Under E1 conditions (typically hot, polar protic solvent), one of the bromines will leave as bromide to give a carbocation. Ignoring the isotope effect, there's about an equal propensity for either of the isotopic bromines to leave, giving about a 50/50 ratio of the two carbocations. Deprotonation at the beta-position gives an alkene. I've only shown the most substituted possible alkene since that will be the most stable and major product.
(Note, the carbocation could rearrange, but I'm ignoring that for this level of analysis.)

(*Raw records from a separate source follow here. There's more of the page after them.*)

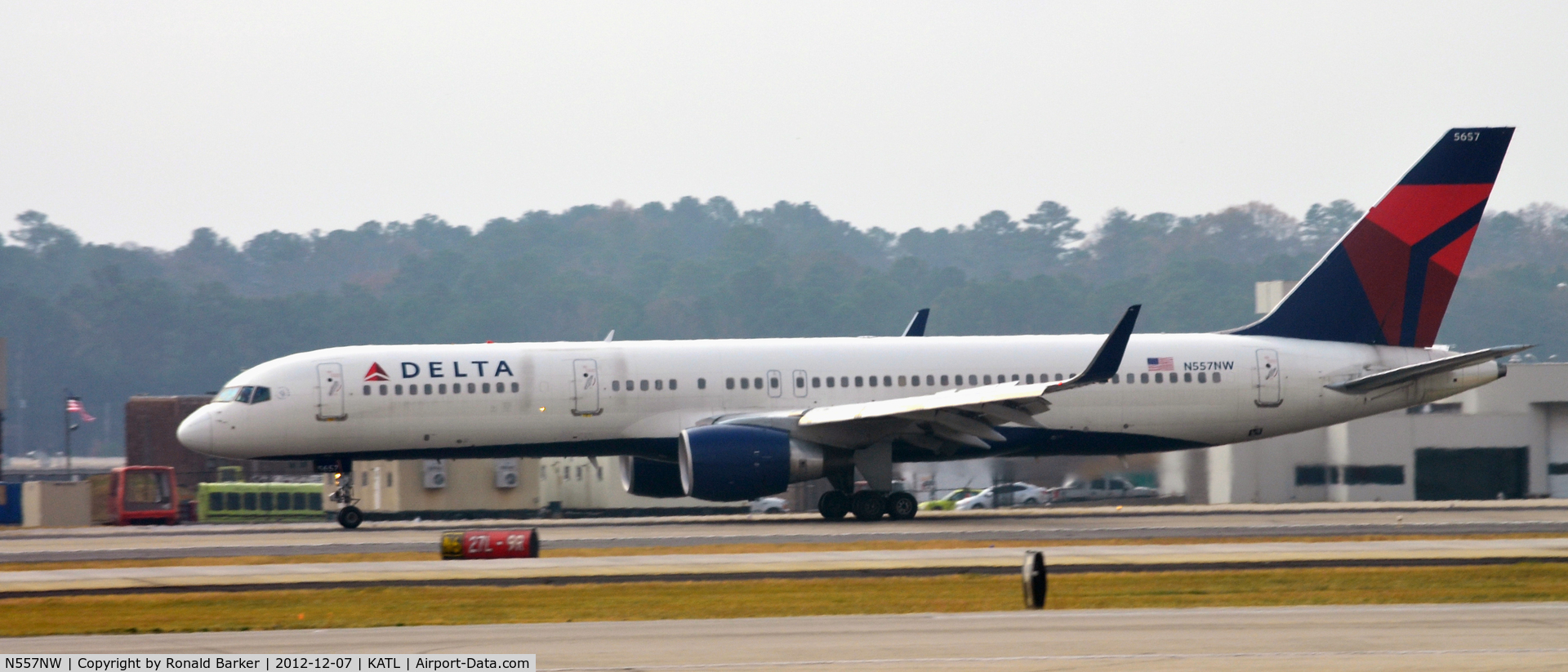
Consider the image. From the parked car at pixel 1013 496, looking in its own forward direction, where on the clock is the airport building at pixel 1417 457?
The airport building is roughly at 6 o'clock from the parked car.

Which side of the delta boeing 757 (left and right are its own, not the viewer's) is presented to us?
left

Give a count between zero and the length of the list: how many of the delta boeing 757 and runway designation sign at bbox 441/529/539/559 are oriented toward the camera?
1

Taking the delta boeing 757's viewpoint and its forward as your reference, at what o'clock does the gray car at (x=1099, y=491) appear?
The gray car is roughly at 4 o'clock from the delta boeing 757.

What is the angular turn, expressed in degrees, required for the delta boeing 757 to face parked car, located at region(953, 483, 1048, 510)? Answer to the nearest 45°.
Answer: approximately 90° to its right

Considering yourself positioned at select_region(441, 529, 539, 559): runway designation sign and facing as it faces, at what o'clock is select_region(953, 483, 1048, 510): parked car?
The parked car is roughly at 7 o'clock from the runway designation sign.

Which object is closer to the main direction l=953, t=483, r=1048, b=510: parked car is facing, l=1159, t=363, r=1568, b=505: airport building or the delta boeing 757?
the delta boeing 757

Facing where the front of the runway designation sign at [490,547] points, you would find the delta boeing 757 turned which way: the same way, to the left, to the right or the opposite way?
to the right

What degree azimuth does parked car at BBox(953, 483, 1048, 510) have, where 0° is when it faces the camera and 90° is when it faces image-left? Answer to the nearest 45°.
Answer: approximately 90°

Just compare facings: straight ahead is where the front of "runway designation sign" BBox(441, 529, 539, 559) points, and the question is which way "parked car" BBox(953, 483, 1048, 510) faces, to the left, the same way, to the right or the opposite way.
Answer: to the right

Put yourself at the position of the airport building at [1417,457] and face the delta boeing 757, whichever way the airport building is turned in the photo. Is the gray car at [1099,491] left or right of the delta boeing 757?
right

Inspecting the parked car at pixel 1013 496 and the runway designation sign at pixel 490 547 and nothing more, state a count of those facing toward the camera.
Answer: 1

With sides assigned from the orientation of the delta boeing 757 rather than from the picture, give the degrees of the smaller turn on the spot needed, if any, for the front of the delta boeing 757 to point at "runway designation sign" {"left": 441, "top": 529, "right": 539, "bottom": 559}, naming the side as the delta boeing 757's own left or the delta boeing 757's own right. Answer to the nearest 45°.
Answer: approximately 45° to the delta boeing 757's own left

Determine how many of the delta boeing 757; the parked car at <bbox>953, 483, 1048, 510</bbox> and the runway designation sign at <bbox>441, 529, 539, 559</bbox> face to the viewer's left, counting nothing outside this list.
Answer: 2
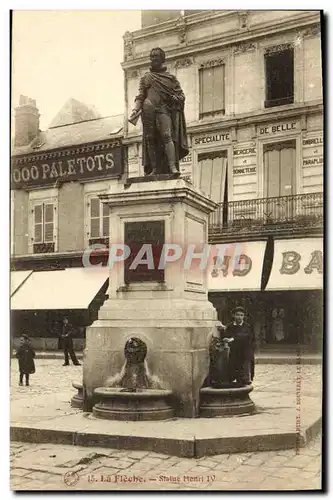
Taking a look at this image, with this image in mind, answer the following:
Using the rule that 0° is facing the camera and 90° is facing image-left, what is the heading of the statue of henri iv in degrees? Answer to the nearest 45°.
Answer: approximately 0°

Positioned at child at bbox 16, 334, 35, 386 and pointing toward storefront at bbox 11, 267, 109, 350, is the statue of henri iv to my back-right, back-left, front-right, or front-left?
back-right

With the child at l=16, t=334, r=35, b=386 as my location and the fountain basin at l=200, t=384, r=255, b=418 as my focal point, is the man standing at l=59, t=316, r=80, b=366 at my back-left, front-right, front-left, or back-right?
back-left

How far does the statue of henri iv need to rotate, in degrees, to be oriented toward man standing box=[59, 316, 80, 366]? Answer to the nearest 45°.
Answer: approximately 180°

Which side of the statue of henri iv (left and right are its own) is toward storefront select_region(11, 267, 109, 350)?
back

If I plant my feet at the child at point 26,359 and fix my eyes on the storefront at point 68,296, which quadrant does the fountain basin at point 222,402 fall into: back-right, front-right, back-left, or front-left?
back-right
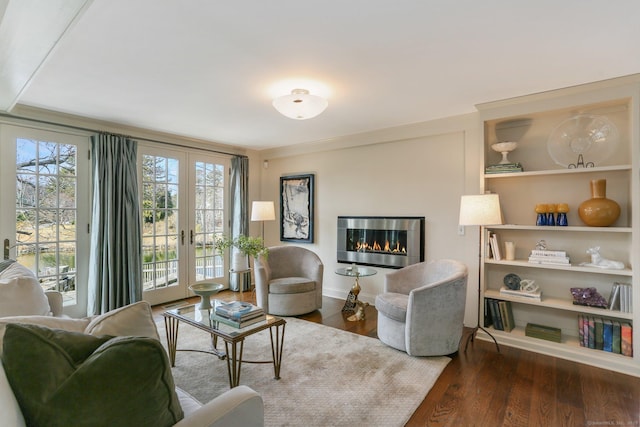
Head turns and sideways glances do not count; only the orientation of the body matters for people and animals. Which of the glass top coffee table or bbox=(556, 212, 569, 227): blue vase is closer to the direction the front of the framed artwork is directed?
the glass top coffee table

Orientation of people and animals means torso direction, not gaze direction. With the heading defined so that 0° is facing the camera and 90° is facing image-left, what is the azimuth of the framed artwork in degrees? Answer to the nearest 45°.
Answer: approximately 45°

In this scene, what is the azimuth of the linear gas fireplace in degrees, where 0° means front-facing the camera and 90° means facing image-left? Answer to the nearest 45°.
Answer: approximately 45°

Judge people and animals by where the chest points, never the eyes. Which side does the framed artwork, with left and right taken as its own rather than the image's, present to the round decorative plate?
left

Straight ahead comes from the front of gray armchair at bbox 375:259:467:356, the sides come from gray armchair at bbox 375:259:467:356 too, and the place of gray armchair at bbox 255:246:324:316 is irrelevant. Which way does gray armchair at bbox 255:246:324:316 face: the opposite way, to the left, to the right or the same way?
to the left

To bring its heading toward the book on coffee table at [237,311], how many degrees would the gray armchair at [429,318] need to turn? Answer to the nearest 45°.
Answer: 0° — it already faces it

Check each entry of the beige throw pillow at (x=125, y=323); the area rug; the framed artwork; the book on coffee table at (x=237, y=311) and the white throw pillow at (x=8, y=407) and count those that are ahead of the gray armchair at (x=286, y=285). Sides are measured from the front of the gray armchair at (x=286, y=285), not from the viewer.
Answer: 4

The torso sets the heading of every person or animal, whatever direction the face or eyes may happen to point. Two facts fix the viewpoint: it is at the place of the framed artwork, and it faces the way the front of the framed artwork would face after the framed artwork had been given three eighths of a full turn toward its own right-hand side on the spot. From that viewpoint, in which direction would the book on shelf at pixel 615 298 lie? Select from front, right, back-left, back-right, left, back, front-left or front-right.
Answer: back-right

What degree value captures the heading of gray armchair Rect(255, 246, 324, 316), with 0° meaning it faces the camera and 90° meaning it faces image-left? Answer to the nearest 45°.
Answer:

Under more strongly basic conditions an E2 reaction is more likely. There is a strong preference for an anti-periplanar arrangement of the leaving group, carbons where the alkene will form, and the deprotonated hydrogen. This stereochemical requirement is more easily visualized in the chair forms, which are not equivalent. The structure on the left is more stable since the methyl group is placed equatorially. In this conformation, there are two hydrogens that are anti-periplanar with the bromine-81 atom (green). A bulky base would react with the least hindered hydrogen (purple) and eliminate the bromine-81 to give the disubstituted alkene shown. A smaller base would be more likely to produce the most stable product, which results from deprotonating the hydrogen in blue.
Just for completeness I've shown the elimination product of the less stable chair conformation. In this case, there is only one anti-periplanar arrangement. If the orange hydrogen is deprotonated, then the bromine-79 atom can be eliminated to give the cyclohexene shown.